One of this season’s longest-running transfer stories continues to rumble on, as reports in Spain suggest Liverpool have made another improved offer for Blackpool starlet Thomas Ince. The fee has allegedly risen to £8.5 million as Blackpool look to optimise their profit in a deal complicated by clauses from Ince’s transfer from Liverpool in 2011.
Ince has attracted the attention of other Premier League clubs, with The Times reporting that Swansea are also in contention to sign the England Under-21 winger. But why is Ince so highly-rated by club, country, and the aforementioned suitors? Besides, Liverpool let him go for £500,000 just 18 months ago.
A winger by trade, Thomas Ince has all the traits you would associate with a wide player. He is pacey, with a cultured left foot, and has the skill to beat defenders when one-on-one. Ince also has good positional awareness, and often cuts in from the wing to cause problems for full backs and central defenders.
At the tender age of 20, he can only be judged on his 18 months with Blackpool. However, he has some impressive Championship statistics: 20 goals and 17 assists from 60 league appearances, including 13 goals and 10 assists in 25 appearances this season. It is easy to see why he has attracted attention.

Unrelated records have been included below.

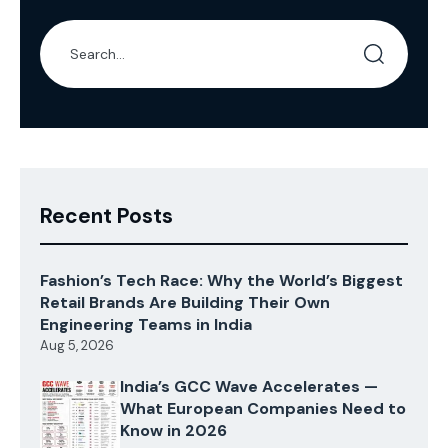
Recent Posts
Fashion’s Tech Race: Why the World’s Biggest
Retail Brands Are Building Their Own
Engineering Teams in India
Aug 5, 2026
India’s GCC Wave Accelerates —
What European Companies Need to
Know in 2026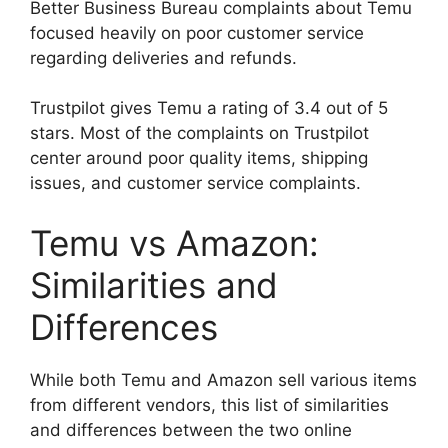
Better Business Bureau complaints about Temu
focused heavily on poor customer service
regarding deliveries and refunds.
Trustpilot gives Temu a rating of 3.4 out of 5
stars. Most of the complaints on Trustpilot
center around poor quality items, shipping
issues, and customer service complaints.
Temu vs Amazon:
Similarities and
Differences
While both Temu and Amazon sell various items
from different vendors, this list of similarities
and differences between the two online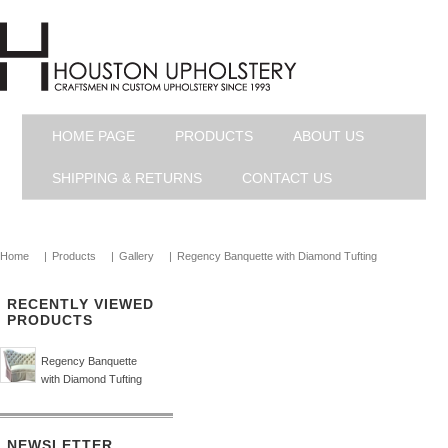
HOME PAGE
PRODUCTS
ABOUT US
SHIPPING & RETURNS
CONTACT US
Home
|
Products
|
Gallery
|
Regency Banquette with Diamond Tufting
RECENTLY VIEWED
PRODUCTS
Regency Banquette
with Diamond Tufting
NEWSLETTER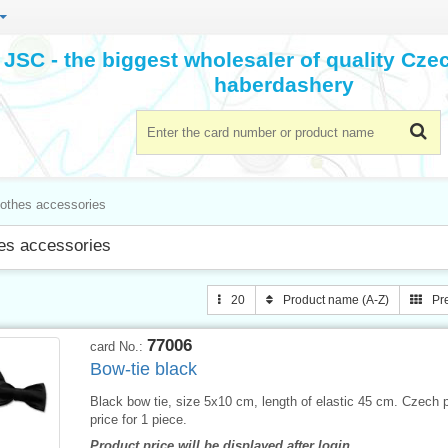
JSC - the biggest wholesaler of quality Cz
haberdashery
lothes accessories
es accessories
20
Product name (A-Z)
Pr
77006
card No.:
Bow-tie black
Black bow tie, size 5x10 cm, length of elastic 45 cm. Czech 
price for 1 piece.
Product price will be displayed after login.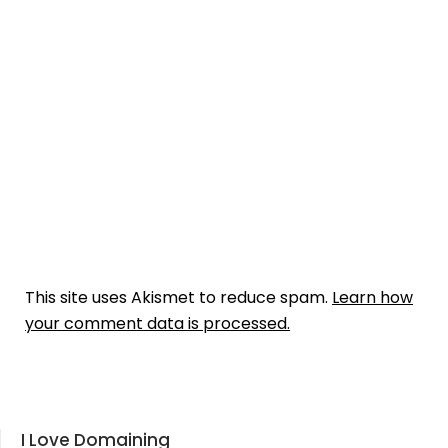
This site uses Akismet to reduce spam.
Learn how
your comment data is processed.
I Love Domaining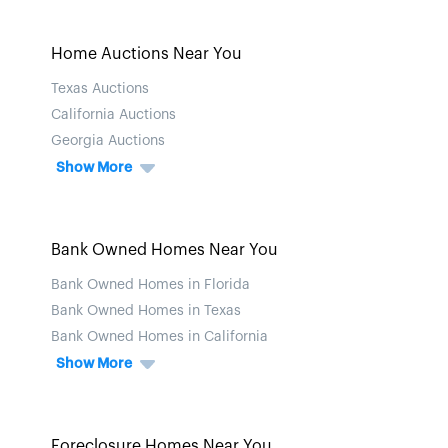
Home Auctions Near You
Texas Auctions
California Auctions
Georgia Auctions
Show More
Bank Owned Homes Near You
Bank Owned Homes in Florida
Bank Owned Homes in Texas
Bank Owned Homes in California
Show More
Foreclosure Homes Near You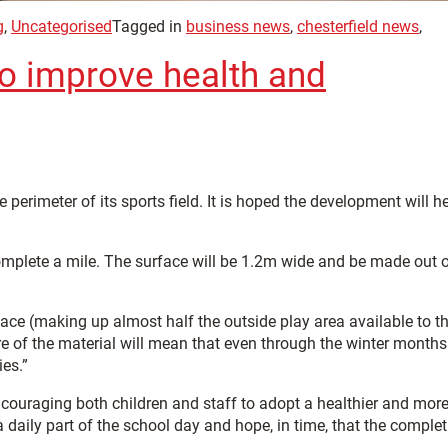
g
,
Uncategorised
Tagged in
business news
,
chesterfield news
,
 to improve health and
 perimeter of its sports field. It is hoped the development will h
o complete a mile. The surface will be 1.2m wide and be made out 
space (making up almost half the outside play area available to t
re of the material will mean that even through the winter months
ies.”
encouraging both children and staff to adopt a healthier and mor
daily part of the school day and hope, in time, that the complet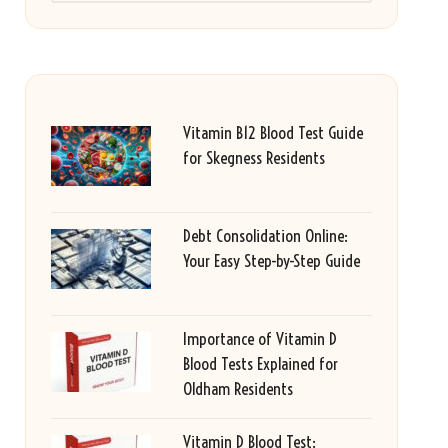
Vitamin B12 Blood Test Guide
for Skegness Residents
Debt Consolidation Online:
Your Easy Step-by-Step Guide
Importance of Vitamin D
Blood Tests Explained for
Oldham Residents
Vitamin D Blood Test:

There is still plenty to work on for young Ince. In 5 appearances for the national Under-21 side, he has shown glimpses of his talent without making any headlines. Many pundits have suggested that he can improve on his prowess in front of goal – his 13 this season have come from 68 attempts. Ince can provide excellent service from wide areas, but he must work on consistently providing quality crosses.
Can Ince cross the wide divide from Championship to Premier League? It has proved too big a step for many decent league players in recent years, but Ince could bridge the gap. The opportunity to work with top class players on a daily basis will help to build on the obvious talent he possesses, and - managed correctly – could see him progress into a regular international player.
Therein lies the transfer fee conundrum – young English players are much more expensive than their foreign counterparts, and English league clubs demand much higher fees than on the continent due to the high level of competition in our country. Blackpool have every right to demand a high fee, as losing Ince could cost them in the remainder of this season, and in the long term his value is only going to rise.
In the light of Ba’s £7 million fee, £8.5 million for Ince looks rather silly. Nevertheless, it could also be a sound long-term investment in a promising English youngster.